Is it not remarkable how our feelings about ourselves can rise and fall with such rapidity? When we do something really useful or say something really intelligent, we can feel great about ourselves. Yet a moment later we can feel like an idiot, as we do or say something else. Clearly, we see ourselves—as “useful,” “intelligent,” or “idiotic”—based on how we operate within situations. If we perform brilliantly in a certain situation, we ascribe to ourselves the attribute of brilliance. If we act inconsiderately, we think of ourselves as inconsiderate. What could be more obvious?
This fact seems to dictate the road by which we can find greater self-esteem. Improving self-esteem, we conclude, must be a matter of improving how we perform in situations, or perhaps realizing that we already do perform better than we think, or realizing that we can perform better.
How much self-esteem, however, can this really yield? If our self-esteem is conditional upon how we perform in situations, isn’t that a rather precarious foundation? Even when we rise to new heights in one situation, we can always fall down in the next. Self-esteem means being secure in oneself. How secure can we feel while standing atop such an unstable platform?
Perhaps we have been willing to settle for too little.
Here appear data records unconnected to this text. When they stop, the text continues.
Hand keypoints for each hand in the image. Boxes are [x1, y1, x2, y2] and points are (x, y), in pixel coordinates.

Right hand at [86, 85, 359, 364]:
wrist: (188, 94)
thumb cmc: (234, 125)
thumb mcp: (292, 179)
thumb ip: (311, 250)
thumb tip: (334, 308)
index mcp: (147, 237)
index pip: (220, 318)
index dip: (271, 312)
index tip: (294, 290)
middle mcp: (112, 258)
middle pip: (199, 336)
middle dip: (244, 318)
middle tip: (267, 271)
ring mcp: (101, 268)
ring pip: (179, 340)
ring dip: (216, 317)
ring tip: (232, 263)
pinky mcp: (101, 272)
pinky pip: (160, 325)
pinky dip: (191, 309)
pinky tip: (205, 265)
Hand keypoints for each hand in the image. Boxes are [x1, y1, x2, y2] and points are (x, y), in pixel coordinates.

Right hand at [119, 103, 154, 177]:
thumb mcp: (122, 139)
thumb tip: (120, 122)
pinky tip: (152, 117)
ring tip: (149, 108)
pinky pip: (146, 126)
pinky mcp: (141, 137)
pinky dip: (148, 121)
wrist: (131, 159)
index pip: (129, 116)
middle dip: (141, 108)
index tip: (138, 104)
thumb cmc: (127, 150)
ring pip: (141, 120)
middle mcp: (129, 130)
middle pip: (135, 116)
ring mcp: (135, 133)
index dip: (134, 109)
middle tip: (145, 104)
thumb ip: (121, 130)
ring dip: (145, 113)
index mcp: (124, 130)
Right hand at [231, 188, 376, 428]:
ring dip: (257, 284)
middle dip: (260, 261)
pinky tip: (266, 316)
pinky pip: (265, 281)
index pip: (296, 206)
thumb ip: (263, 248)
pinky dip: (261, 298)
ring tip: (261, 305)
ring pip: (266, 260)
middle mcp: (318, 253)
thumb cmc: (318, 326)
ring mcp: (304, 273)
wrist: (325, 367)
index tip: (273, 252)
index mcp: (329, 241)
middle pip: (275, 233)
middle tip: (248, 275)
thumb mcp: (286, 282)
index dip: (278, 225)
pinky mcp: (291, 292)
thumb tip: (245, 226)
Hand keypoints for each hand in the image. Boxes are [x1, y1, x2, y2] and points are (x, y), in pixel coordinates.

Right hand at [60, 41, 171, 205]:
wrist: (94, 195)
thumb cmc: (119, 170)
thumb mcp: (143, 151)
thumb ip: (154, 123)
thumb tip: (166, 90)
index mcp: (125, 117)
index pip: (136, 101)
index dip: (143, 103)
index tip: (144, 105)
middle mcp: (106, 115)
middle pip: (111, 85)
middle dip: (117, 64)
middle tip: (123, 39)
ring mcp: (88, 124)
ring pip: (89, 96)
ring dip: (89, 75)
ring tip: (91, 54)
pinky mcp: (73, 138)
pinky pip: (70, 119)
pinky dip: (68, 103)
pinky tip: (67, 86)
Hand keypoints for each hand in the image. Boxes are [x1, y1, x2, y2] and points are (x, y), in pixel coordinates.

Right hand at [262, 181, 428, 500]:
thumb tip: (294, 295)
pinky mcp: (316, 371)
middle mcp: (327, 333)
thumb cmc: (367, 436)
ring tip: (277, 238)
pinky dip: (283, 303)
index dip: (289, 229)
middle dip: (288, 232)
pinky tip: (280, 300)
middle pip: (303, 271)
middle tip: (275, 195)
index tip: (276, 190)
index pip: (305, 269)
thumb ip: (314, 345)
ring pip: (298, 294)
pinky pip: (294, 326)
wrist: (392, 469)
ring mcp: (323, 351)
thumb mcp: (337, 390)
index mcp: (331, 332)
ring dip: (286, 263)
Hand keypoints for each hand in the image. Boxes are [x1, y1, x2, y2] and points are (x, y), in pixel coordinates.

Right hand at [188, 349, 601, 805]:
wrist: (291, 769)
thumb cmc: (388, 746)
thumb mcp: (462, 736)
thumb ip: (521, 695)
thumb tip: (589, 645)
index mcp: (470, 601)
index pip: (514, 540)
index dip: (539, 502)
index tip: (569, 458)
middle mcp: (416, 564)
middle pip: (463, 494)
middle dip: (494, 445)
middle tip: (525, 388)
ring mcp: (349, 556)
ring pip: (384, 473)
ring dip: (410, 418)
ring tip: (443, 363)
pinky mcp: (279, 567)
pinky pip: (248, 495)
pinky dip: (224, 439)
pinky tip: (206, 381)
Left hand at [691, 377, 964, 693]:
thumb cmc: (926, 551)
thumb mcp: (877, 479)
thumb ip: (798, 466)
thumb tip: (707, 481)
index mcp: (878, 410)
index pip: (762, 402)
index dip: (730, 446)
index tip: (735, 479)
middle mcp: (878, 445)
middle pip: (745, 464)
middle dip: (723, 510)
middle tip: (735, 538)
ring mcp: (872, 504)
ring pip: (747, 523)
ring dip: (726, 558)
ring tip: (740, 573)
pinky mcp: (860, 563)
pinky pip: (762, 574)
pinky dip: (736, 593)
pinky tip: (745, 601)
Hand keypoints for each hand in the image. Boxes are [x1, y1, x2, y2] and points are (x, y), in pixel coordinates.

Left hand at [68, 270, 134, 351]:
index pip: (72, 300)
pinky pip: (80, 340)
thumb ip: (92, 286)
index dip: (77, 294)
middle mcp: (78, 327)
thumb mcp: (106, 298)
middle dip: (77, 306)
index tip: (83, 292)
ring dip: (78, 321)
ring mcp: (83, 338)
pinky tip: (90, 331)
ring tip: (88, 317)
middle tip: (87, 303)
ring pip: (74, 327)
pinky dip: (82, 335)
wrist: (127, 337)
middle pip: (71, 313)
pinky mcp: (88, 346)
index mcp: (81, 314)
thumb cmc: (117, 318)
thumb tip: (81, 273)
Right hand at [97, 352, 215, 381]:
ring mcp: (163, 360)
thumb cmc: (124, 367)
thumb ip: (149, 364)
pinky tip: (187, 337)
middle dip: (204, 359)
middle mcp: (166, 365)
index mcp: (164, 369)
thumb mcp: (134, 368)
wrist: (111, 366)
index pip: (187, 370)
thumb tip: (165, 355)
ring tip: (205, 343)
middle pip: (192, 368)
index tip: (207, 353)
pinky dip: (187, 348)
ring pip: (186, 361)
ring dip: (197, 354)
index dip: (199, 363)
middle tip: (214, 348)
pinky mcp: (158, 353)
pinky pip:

In regard to the self-esteem we have been pursuing, A Course in Miracles would ask us, “Can it be anything that offers you a perfect calmness, and a sense of love so deep and quiet that no touch of doubt can ever mar your certainty? And that will last forever?” (T-23.IV.8). Imagine a self-esteem which offered these things. That would be true security. Yet how could one find such profound self-esteem? If it existed, it would have to rest on a foundation that provided immense worth and was utterly immovable.
A Course in Miracles claims that this foundation does exist. In truth, says the Course, we are not these tiny figures moving about in this world. Rather, beneath appearances, we are a grand Self, a spiritual Self of infinite worth, without limit or boundary. Our true worth does not rest on our shifting performance in this precarious world. It rests forever on one changeless fact: that we are a limitless spirit in the Mind of God.
This idea may sound hard to swallow. Yet I believe that something deep in our minds knows this truth, knows that we are more. And there are ways to reawaken this knowledge. One of the Course’s favorite ways is simply repeating the line “I am as God created me.” If God creates only the perfect and the pure, and if I am as God created me, then none of my bad performances have damaged my original worth. Despite it all, beneath all my failing appearances, I remain as perfect and pure as the moment He created me.
Try this, if you will. Think of a recent situation in which your embarrassing performance seemed to damage your worth, and then repeat, “I am as God created me.” You may want to take a moment and repeat it slowly several times. If you feel a sense of relief, perhaps an intimation of a greater worth beyond the shifting situations of this world, you have started down the path to true self-esteem.
[Please note: ACIM passages quoted in this article reference the Foundation for Inner Peace (FIP) Edition.]